What to work on: Reproduce the lines below with each "panini" swapped for "sándwich", keeping everything else as it is. Leave the pictures out of your answer.
· · · ·
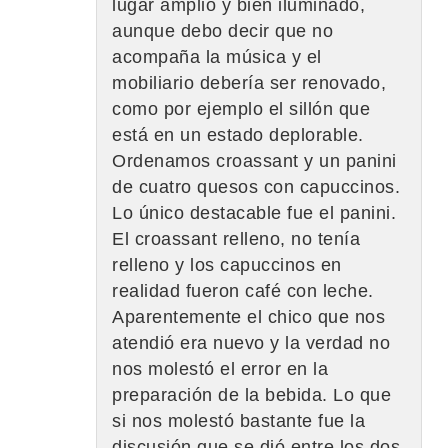
lugar amplio y bien iluminado,
aunque debo decir que no
acompaña la música y el
mobiliario debería ser renovado,
como por ejemplo el sillón que
está en un estado deplorable.
Ordenamos croassant y un panini
de cuatro quesos con capuccinos.
Lo único destacable fue el panini.
El croassant relleno, no tenía
relleno y los capuccinos en
realidad fueron café con leche.
Aparentemente el chico que nos
atendió era nuevo y la verdad no
nos molestó el error en la
preparación de la bebida. Lo que
si nos molestó bastante fue la
discusión que se dió entre los dos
· · · ·
Solution to this task:
lugar amplio y bien iluminado,
aunque debo decir que no
acompaña la música y el
mobiliario debería ser renovado,
como por ejemplo el sillón que
está en un estado deplorable.
Ordenamos croassant y un sándwich
de cuatro quesos con capuccinos.
Lo único destacable fue el sándwich.
El croassant relleno, no tenía
relleno y los capuccinos en
realidad fueron café con leche.
Aparentemente el chico que nos
atendió era nuevo y la verdad no
nos molestó el error en la
preparación de la bebida. Lo que
si nos molestó bastante fue la
discusión que se dió entre los dos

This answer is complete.